We wrote, “The Act will…effectively put the gambling companies out of business” – this is not entirely accurate. The bill has made it illegal to process transactions by credit card and US based financial institutions – a slam to the banking industry, not gambling companies. Though on the surface it appears that the banks will be held responsible, many financial institutions claim that they lack the technology to track gambling transactions. As Steve Verdier, director of congressional relations for the Independent Community Bankers of America, says (via MSN Money), “The Fed and Treasury are not supposed to ask us to do the impossible.”

Regardless, the UIGE Act does not extend to International 3rd party intermediaries, such as Neteller and FirePay (both London-based and traded on the London exchange). Once money is transferred off-shore, the account holder can send it wherever they choose – to a jeweler in St. Thomas, a casino in Costa Rica, or any other U.S. company or individual. In other words– even if U.S. banks are forced to monitor transactions (assuming they develop adequate technology), online gamblers can still transfer money through international accounts.
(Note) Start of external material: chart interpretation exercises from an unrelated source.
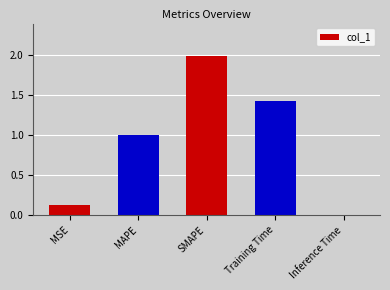

What is the difference between the maximum and minimum values?

2.0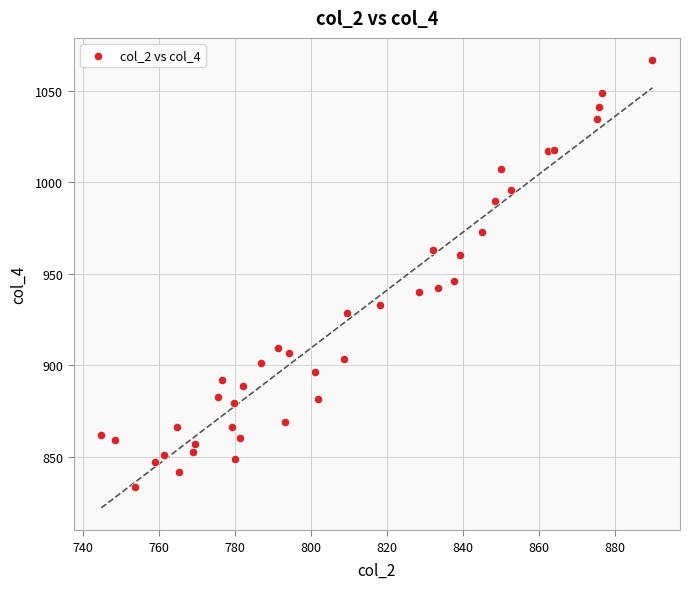

What is the range of Y values (max minus min)?

232.9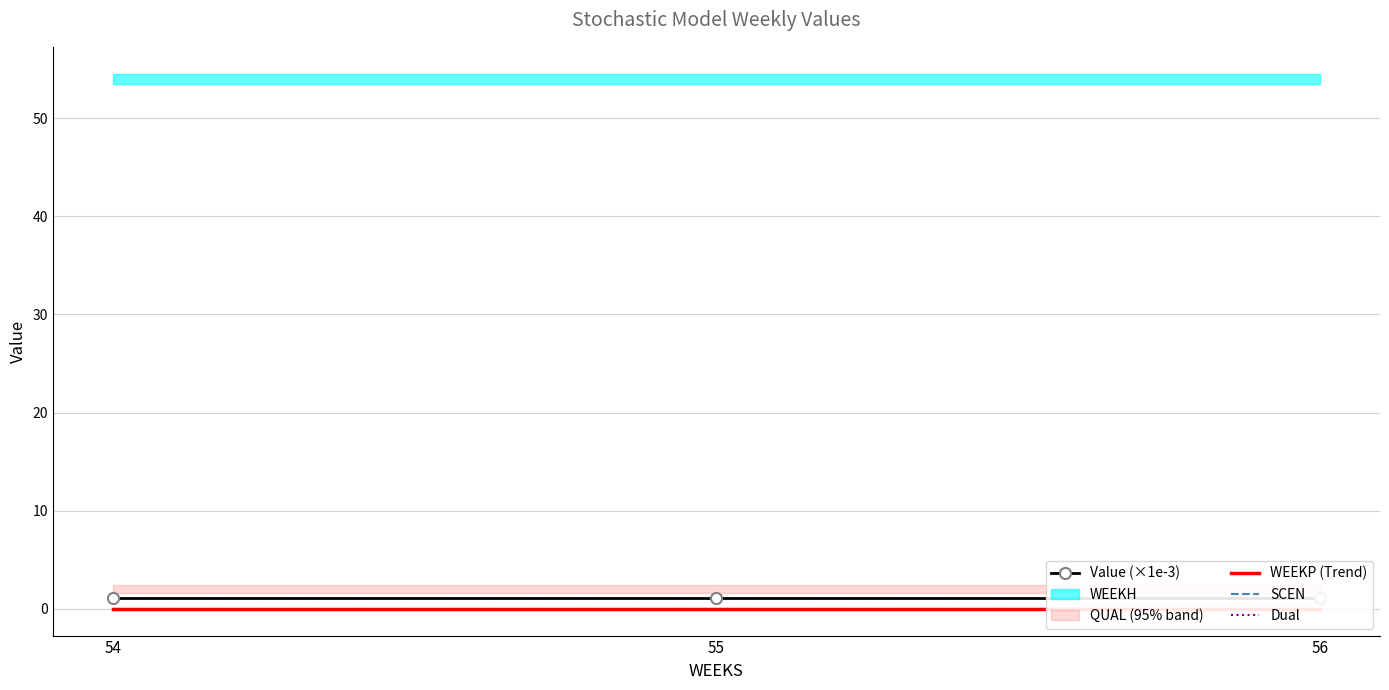

Which series has the widest spread of values?

Value (×1e-3)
What I’m most interested in, however, is the bill’s specific wording. The Act prohibits transactions through “unlawful” gambling sites – but what makes one site ‘lawful’ vs. ‘unlawful’? Many have suggested that the Act is only targeting sports betting, in which case, sites including other popular games like Poker and Blackjack may not be affected. Given the massive popularity of poker, I seriously doubt that people will cease to play online, and will merely find alternative means to fund their accounts. A much more effective way to discourage online games would be to impose a gambling tax on various poker sites. In fact, the Poker Players Alliance conducted a study showing that such a tax could generate over $3 billion in federal revenue (PDF).

In the meantime, what does this bill mean for major casinos that have been lobbying to move their operations online? Mitch Garber, chief executive of Party Gaming, is quoted on MSNBC saying, “I wouldn’t be surprised if they [MGM and Harrah’s] didn’t have an interest in winning non US-facing companies as a means of dipping their toes in the internet world. I know MGM and Harrah’s well, and I think they have always acknowledged that internet gaming companies will move ahead in time and watched with great interest to see the success.” ( Incidentally, the Act has made traditional casinos like Harrah’s more attractive to investors. Yesterday, Harrah’s received a buyout offer of $25.7 billion from Apollo Management and the Texas Pacific Group.)

In my opinion, the bill is a feeble attempt to stop the unstoppable. It’s akin to placing a band-aid on an arterial wound. Yesterday’s falling stock prices of companies like PartyGaming and Sportingbet are an initial shock, but are in no way indicative of a dying business. Just as prohibition didn’t put an end to alcohol consumption, the Gambling Enforcement Act will fail to curb a massively popular activity. If anything, it will only encourage gamblers to become more creative.